The folks that have found themselves suddenly unemployed are in a terribly stressful situation unless they have a spouse or some other income. Even then money is tight as you said. I just think it is wrong for all those “guru” types to get up on stage and pretend this business is easy, and you can make a ton of money in a matter of months. For most people this simply isn’t the reality of the situation.
I’m absolutely sure you are going to make it. Just keep doing what you’re doing. In a few years things will become easier. I’m always glad to hear about your experiences.
Oh I know this topic well! Starting up a side business with the goal of it eventually taking over as your main source of income can be a SLOW process. When you have a growing family, wife loses her job and wants to go back to school for another career money gets tight fast. The only thing that keeps everything running right now is my full-time job.
We all have things that will take time away from your “side hustle” but the important thing is to just keep pushing forward. Sometimes you’re business will take off because the stars aligned (right time, right idea and right effort) but most times it’s going to test your resolve.

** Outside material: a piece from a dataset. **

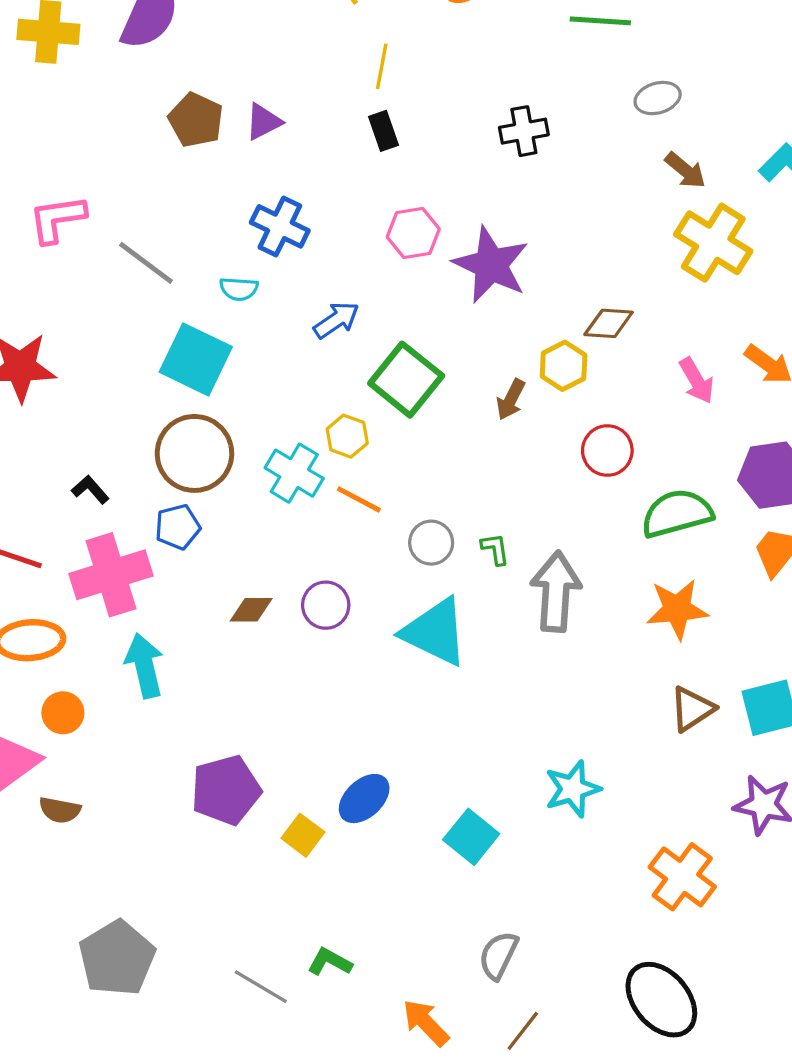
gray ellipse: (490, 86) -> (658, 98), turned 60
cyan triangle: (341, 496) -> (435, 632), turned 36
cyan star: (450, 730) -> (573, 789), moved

I gave up on quick success a long time ago and am in it for the long haul. I make minor progress each and every year (notice I said year, not day, week, month). Those small steps build on top of each other and then one day you’ll suddenly have a sustainable business that succeeds and can replace your day job. It’ll seem sudden but when you look back you will be glad you stayed the course. My bridge job has afforded me the ability to go for my dream but also provide for my family.
On the other hand I’ve met many people who have said the turning point in their business was when they got fired from their job. It put there backs against the wall and they had to succeed or else. This works for some people and some situations, but I prefer the bridge job strategy. It takes longer, but is less stressful for sure.
Great post Sharon!
Great info Sharon, I like the paragraph when having a job and working the weekends & nights.
I know; I couldn’t help “borrowing” that one. Thanks for reading.